Problema Pendidikan Agama di Madrasah Ibtidaiyah Unggulan (MIU) Miftahul Huda Desa Wanengpaten Kediri 

  • Mat Sabar
Keywords: Problema, Pendidikan Agama, Madrasah

Abstract

Dalam artikel ini penulis ingin membahas dan mengkaji tentang problema Pendidikan Agama Islam yang ditinjau dari ruang lingkup pendidikan yaitu peserta didik, keluarga, masyarakat, sedikitnya gaji guru, rendahnya kemampuan guru, serta sarana dan prasarana di MIU Miftahul Huda Desa Wanengpaten Kab. Kediri. Penulis ingin mengkaji secara khusus tentang problema yang menjadi tantangan dalam Pendidikan Agama Islam. Sudah banyak penelitian tentang problema Pendidikan Agama Islam, tetapi masih terfokus hanya kepada para pendidik dan manajemen sekolah. Penelitian ini menggunakan metode deskriptif kualitatif, berdasarkan studi kepustakaan. Dari hasil penelitian dapat diketahui beberapa problem tentang anggapan peserta didik bahwa pendidikan agama itu kurang menarik, karena ijazahnya tidak bisa dibuat mencari pekerjaan.
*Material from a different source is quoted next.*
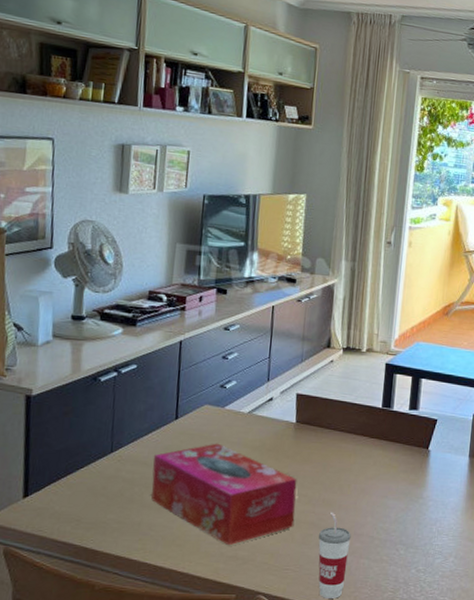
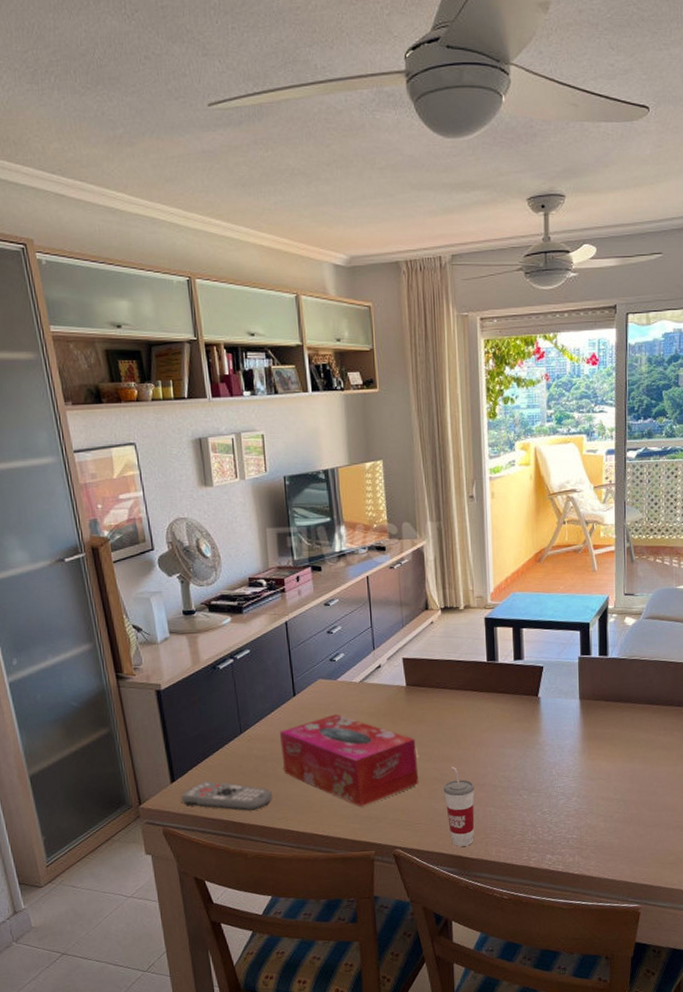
remote control: none [31,499,135,538] -> present [180,780,273,811]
Orang tua dirumah tidak terlalu menekan kepada anak untuk mengamalkan agama dalam kehidupan sehari-hari, karena tempat tinggal berada dilingkungan yang kurang mendukung untuk mengaplikasikan agama. Gaji yang diberikan kepada guru masih rendah, berkisar antara 100 - 300 ribu. Hal ini disebabkan banyaknya jumlah guru, dan SPP peserta didik yang masih murah. Masih ada beberapa guru, terutama di program unggulan Madin dengan Metode Qiroati yang masih lulusan SMA/Sederajat, sekitar 7 orang yang belum S1. Dan masih kekurangan ruang kelas, karena bertambahnya jumlah siswa, ruang lap untuk keagamaan, serta meja kursi untuk membaca di perpustakaan.